Понятие о Востоке как особом географическом и социальном мире, противоположном западному, впервые возникло в Римской империи. Для античных греков существовала только противоположность между жарким, культурным югом и холодным, населенным воинственными варварами севером (современная Европа), чем и определялось первоначальное деление на части света. Аристотель все население мира, кроме эллинов («полисоцентризм»), делил на варваров Северной Европы, храбрых, но неспособных к развитию государственности и культуры, и культурных, лишенных мужества азиатов, между которыми центральное положение занимали эллины, жившие в стране, где климатические и географические условия благоприятствовали как сохранению мужества, так и развитию культуры, и поэтому предназначенные господствовать во вселенной. Александр Македонский подчинил переднюю Азию, часть Индии и Египет политическому и культурному влиянию эллинов и создал эллинистический социокультурный мир, в котором влияние востока на греков, особенно в государственном устройстве, иногда было сильнее, чем обратное влияние. Рим подчинил своему влиянию Европу и впервые опроверг мнение Аристотеля о неспособности европейских народов к культурному развитию. В те времена Европа была уже частью света, расположенной не на севере, а на западе от Азии. Географ Страбон (I в. нашей эры) отмечал благоприятные для развития культуры физико-географические и климатические особенности Европы, прежде всего Апеннинского полуострова. Римом же было создано превосходство над Азией и Грецией. Понятие Восток (Oriens) как административный термин иногда применялся по отношению ко всем областям бывшей державы Александра Македонского. И все же греко-римский мир в глазах римлян был единым. В этом смысле «востоком» были оставшиеся вне власти Рима области парфянского государства. Христианство, ислам, а впоследствии и гуманизм вновь изменили представления европейцев. Восточные языки сделались составной частью европейского образования. История Передней Азии и Европы рассматривалась в средние века как единое целое. До ХVII века в Европе господствовали библейские представления о четырех последовательных мировых империях:



  • ассиро-вавилонской;

  • персидской;

  • греко-македонской;

  • римской.

Христианством было создано отчуждение Европы от нехристианского (некатолического, непротестантского) Востока, но только гуманизм перенес это отчуждение на дохристианское прошлое.

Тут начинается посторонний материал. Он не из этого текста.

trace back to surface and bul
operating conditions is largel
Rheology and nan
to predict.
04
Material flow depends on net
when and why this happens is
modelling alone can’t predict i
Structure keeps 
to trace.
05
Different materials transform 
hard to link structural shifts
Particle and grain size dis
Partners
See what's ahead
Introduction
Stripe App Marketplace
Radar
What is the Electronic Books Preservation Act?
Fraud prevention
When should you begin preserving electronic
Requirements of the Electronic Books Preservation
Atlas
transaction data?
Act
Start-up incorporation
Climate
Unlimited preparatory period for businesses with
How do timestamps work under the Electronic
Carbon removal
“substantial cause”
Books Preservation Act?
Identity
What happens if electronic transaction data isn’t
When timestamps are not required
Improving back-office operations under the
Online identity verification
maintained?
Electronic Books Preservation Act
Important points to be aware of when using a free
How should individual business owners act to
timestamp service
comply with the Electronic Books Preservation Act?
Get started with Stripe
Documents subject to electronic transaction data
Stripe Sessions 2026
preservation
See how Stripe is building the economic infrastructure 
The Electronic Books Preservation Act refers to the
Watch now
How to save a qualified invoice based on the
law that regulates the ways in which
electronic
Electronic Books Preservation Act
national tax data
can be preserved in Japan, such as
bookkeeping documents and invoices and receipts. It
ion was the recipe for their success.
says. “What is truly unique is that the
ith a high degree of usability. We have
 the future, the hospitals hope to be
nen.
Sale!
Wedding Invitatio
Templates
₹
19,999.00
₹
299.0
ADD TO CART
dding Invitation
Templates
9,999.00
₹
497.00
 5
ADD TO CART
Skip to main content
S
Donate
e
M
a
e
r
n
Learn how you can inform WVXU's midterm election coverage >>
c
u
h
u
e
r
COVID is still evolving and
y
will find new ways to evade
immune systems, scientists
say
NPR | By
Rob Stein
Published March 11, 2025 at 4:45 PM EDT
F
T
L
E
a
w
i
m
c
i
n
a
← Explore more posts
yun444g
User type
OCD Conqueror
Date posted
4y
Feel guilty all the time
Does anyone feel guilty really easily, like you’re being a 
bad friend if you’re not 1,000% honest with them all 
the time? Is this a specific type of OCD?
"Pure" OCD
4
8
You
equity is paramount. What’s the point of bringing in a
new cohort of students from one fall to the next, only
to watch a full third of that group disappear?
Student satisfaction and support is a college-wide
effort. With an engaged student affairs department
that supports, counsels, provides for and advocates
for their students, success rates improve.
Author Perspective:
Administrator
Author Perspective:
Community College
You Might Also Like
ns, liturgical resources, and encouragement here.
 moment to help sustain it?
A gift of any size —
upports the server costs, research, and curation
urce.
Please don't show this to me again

Созданное в XVII веке деление мировой истории на древнюю, среднюю, новую привело к взгляду на восток как на мир, оставшийся в древности вне влияния греко-римской цивилизации, а в новое время – вне ее возрождения. Ряд исследователей считают, что история Дальнего Востока представляет картину развития социума, совершенно не зависимого от Запада, тогда как культура Европы и Ближнего Востока восходит к одним и тем же основам Здесь срабатывает «теория домино», Индия находится под влиянием Передней Азии, Китай – под влиянием Индии, Япония в свою очередь – под влиянием Китая. Дальний Восток может рассматриваться как особый социокультурный мир, гораздо более далекий от ближневосточного, чем последний от европейского. Несмотря на внешние влияния, ни в Индии, ни в Китае не было прерывистости в культуре, в то время как на Ближнем Востоке европейским ученым пришлось расшифровывать египетскую, ассирийскую и персидскую письменность. Очевидно, в этом ценность Дальнего Востока как теоретической модели. Изучение данной модели может дать материал для проверки и дополнения историко-пространственных закономерностей. «Господство над торговыми путями переходило от переднеазиатских к европейским и обратно, но всегда от эпохи финикийских мореплавателей до наших дней люди Запада сохраняли инициативу в своих руках. История не знает примера, чтобы выходцы из Индии и Китая сознательно стремились овладеть внешней торговлей западных стран, подчинить их своему экономическому и политическому влиянию».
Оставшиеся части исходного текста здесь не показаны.